Work task: Wherever the string "Battle" appears in the entries below, return the line that holds it.

Saved data entries
────────────────
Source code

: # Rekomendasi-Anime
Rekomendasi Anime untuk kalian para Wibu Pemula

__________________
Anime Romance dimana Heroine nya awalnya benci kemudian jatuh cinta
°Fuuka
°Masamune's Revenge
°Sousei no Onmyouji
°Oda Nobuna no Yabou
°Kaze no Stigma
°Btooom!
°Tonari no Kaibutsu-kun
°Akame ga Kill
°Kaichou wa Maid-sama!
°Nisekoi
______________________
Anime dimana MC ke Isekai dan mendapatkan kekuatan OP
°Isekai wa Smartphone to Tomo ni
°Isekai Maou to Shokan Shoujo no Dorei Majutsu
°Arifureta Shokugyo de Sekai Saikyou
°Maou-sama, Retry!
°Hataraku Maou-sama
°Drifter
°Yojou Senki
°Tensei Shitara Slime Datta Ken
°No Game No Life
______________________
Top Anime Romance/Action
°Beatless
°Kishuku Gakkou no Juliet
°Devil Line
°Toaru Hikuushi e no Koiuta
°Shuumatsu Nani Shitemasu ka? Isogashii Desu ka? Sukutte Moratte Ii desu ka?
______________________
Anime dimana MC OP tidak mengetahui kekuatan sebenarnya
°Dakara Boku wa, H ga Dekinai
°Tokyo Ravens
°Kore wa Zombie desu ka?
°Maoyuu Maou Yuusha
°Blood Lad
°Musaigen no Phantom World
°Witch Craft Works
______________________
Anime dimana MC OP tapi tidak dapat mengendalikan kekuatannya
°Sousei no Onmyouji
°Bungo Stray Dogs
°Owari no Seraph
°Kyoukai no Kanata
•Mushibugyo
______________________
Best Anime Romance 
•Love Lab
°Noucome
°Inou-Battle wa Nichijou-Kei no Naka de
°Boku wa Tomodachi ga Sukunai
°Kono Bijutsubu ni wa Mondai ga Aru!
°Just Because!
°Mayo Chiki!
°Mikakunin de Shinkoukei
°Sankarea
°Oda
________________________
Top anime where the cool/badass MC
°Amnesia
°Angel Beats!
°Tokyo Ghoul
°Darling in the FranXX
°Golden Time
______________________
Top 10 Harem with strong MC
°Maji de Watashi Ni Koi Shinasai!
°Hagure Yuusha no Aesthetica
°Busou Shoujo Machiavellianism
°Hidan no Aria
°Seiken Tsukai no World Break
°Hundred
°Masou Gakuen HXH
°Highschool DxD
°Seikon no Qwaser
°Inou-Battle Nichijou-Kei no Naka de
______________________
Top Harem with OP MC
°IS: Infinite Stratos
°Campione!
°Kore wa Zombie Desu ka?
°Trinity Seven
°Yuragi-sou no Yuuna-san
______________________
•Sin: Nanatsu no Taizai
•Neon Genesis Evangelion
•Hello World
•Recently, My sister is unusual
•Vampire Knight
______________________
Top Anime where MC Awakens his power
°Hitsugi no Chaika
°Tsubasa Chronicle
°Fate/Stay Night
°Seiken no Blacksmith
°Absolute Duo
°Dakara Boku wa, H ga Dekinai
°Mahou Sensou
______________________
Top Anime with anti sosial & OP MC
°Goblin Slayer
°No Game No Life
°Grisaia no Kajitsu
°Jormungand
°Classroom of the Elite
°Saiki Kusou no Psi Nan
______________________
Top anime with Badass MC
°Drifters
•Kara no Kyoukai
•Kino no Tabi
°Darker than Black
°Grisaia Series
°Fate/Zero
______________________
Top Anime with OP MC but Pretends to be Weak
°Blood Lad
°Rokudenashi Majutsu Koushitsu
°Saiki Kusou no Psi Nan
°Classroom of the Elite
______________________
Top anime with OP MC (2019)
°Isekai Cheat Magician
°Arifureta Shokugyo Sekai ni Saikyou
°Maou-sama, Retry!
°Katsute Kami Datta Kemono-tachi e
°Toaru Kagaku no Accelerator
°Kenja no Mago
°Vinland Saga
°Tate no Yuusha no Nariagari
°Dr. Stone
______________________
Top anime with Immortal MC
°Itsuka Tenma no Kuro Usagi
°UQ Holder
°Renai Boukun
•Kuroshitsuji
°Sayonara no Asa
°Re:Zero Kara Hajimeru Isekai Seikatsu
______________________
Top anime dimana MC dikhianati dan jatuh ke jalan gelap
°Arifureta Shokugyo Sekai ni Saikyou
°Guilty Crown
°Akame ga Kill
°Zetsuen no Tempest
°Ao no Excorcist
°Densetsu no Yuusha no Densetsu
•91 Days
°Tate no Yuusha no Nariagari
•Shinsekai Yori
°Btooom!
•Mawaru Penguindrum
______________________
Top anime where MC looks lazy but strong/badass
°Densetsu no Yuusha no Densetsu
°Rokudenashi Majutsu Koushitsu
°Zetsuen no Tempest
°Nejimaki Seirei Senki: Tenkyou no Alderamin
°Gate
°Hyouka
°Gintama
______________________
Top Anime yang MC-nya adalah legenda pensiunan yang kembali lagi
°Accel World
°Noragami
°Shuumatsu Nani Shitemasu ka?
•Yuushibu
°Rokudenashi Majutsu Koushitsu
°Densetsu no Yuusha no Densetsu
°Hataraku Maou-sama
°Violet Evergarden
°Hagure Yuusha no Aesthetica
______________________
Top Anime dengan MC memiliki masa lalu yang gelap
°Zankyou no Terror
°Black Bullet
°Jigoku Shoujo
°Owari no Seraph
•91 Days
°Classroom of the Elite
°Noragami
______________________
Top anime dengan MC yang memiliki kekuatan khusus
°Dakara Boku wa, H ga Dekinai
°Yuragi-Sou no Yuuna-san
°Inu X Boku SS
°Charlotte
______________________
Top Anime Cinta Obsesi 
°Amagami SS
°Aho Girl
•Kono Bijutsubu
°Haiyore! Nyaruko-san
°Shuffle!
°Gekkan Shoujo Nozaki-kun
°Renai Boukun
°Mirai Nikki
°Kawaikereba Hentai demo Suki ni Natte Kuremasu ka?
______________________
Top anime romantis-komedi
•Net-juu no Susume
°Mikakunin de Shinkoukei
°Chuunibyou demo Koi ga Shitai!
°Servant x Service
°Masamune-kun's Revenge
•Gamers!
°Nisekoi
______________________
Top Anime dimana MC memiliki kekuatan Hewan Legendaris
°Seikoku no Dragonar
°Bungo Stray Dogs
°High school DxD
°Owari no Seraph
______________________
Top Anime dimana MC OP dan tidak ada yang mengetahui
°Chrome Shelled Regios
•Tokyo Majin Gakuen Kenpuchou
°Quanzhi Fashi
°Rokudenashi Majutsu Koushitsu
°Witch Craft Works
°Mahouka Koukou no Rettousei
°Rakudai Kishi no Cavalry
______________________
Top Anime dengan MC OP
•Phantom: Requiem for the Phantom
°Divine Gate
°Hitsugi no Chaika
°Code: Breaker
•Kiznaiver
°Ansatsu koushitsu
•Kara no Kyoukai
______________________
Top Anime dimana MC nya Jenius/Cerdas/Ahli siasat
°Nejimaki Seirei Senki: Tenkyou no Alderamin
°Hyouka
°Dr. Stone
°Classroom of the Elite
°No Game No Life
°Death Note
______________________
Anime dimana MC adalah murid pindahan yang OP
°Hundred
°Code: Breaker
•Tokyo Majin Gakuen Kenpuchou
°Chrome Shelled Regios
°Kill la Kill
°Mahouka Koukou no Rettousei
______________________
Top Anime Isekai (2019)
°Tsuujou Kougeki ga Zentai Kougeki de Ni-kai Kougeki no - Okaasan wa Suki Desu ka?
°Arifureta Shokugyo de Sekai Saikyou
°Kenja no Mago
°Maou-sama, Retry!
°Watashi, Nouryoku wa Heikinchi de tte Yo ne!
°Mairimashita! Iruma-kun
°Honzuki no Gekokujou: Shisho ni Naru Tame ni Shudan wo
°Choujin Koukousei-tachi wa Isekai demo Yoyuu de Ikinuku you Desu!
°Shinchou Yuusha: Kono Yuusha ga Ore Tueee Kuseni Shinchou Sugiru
────────────────
Task solution:
°Inou-Battle wa Nichijou-Kei no Naka de
°Inou-Battle Nichijou-Kei no Naka de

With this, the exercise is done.